Except ALSA cannot do everything that PA does. ALSA is low-level Linux sound API that PA builds on. Read the post above, it explains the difference.

Basically, if you want multiple sounds playing at the same time (e.g. music + desktop notifications) and you don't have hardware mixer (many common sound chips don't and rely on Windows drivers/sound system to provide the functionality), you are out of luck (no, the ancient dmix plugin is not a solution!). Bluetooth audio (headsets) doesn't really work without PA.

Configuring apps to use different devices (music should go to speakers and video conferencing to a headset ...) is a pain without PA - most applications don't let you select the input/output devices.

And many other things. ALSA is good, but without PA the sound support on a modern Linux desktop would be stuck right in the late 90s. Is it necessary? Not strictly, but it is one heck of a convenience that most don't even realize they have.

Here is a good post from 2008 explaining many of the issues PulseAudio solves and addressing some of the old FUD:

http://0pointer.de/blog/projects/jeffrey-stedfast.html

Unfortunately, there are tons of people with strong opinions about both PA and systemd but very little actual knowledge about what these components do and what issues they address in a modern Linux/Unix system. But that doesn't prevent them from spreading BS FUD and conspiracies about this or that group trying to dominate the market or take over the competing Linux distros.

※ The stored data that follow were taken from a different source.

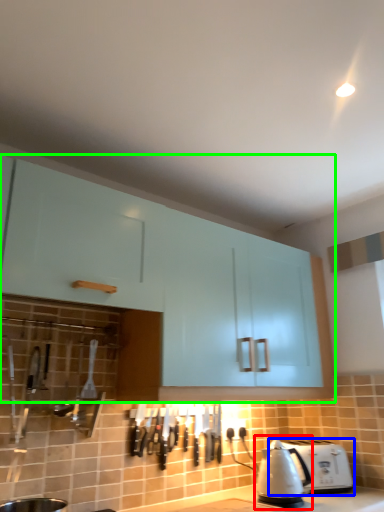
Question: Which is nearer to the kettle (highlighted by a red box)? toaster (highlighted by a blue box) or cabinetry (highlighted by a green box).

Choices:
 (A) toaster
 (B) cabinetry

Answer: (A)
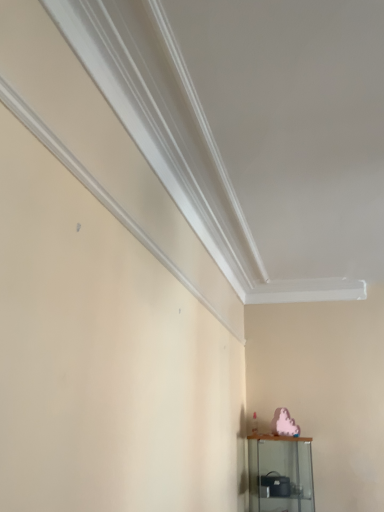
Question: Does clear glass shelf at lower right have a lesser height compared to pink matte ghost at lower right?

Choices:
 (A) no
 (B) yes

Answer: (A)

Question: From the image's perspective, does clear glass shelf at lower right appear lower than pink matte ghost at lower right?

Choices:
 (A) yes
 (B) no

Answer: (A)

Question: Is the depth of clear glass shelf at lower right less than that of pink matte ghost at lower right?

Choices:
 (A) yes
 (B) no

Answer: (A)

Question: Considering the relative sizes of clear glass shelf at lower right and pink matte ghost at lower right in the image provided, is clear glass shelf at lower right smaller than pink matte ghost at lower right?

Choices:
 (A) yes
 (B) no

Answer: (B)

Question: Is clear glass shelf at lower right beside pink matte ghost at lower right?

Choices:
 (A) yes
 (B) no

Answer: (B)

Question: From the image's perspective, is clear glass shelf at lower right on pink matte ghost at lower right?

Choices:
 (A) yes
 (B) no

Answer: (B)

Question: Does pink matte ghost at lower right appear on the right side of clear glass shelf at lower right?

Choices:
 (A) no
 (B) yes

Answer: (B)

Question: Could you tell me if pink matte ghost at lower right is turned towards clear glass shelf at lower right?

Choices:
 (A) no
 (B) yes

Answer: (A)

Question: Is pink matte ghost at lower right at the left side of clear glass shelf at lower right?

Choices:
 (A) yes
 (B) no

Answer: (B)

Question: Is pink matte ghost at lower right in front of clear glass shelf at lower right?

Choices:
 (A) yes
 (B) no

Answer: (B)

Question: From a real-world perspective, is pink matte ghost at lower right physically above clear glass shelf at lower right?

Choices:
 (A) yes
 (B) no

Answer: (A)

Question: Is pink matte ghost at lower right in contact with clear glass shelf at lower right?

Choices:
 (A) yes
 (B) no

Answer: (B)

Question: Is pink matte ghost at lower right wider or thinner than clear glass shelf at lower right?

Choices:
 (A) wide
 (B) thin

Answer: (B)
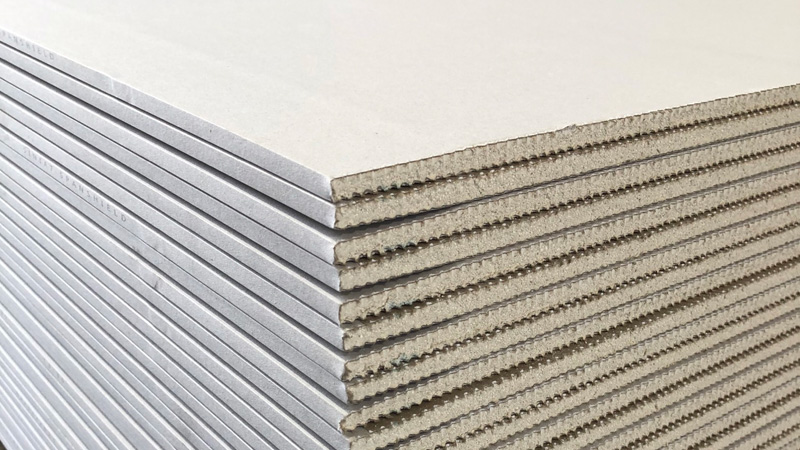
Find the location of a particular element. The width and height of the screenshot is (800, 450). sheet #5 is located at coordinates (261, 270).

>no, the ancient dmix plugin is not a solution!

Given that that's exactly what it's for, why isn't it?

Because many devs are on Linux distros, that include PulseAudio by default. Support for *BSD ports is often a bit weak for software like that.
The power of defaults.

Why write for ALSA when the distro ships with PA, and so all of its configuration tools are PA-focused?

Also pulseaudio allows them to sorta support OSS and whatever else pulseaudio will output to for free.
Basically it's a RedHat conspiracy to make open-source programs not work on non-Linux.
I don't see how building your program against ALSA (Advanced Linux Sound Architecture) would make it more compatible with non-Linux OSs.
Maybe @lmm wishes that Redhat threw support behind OSS4? Is that supported under the *BSDs?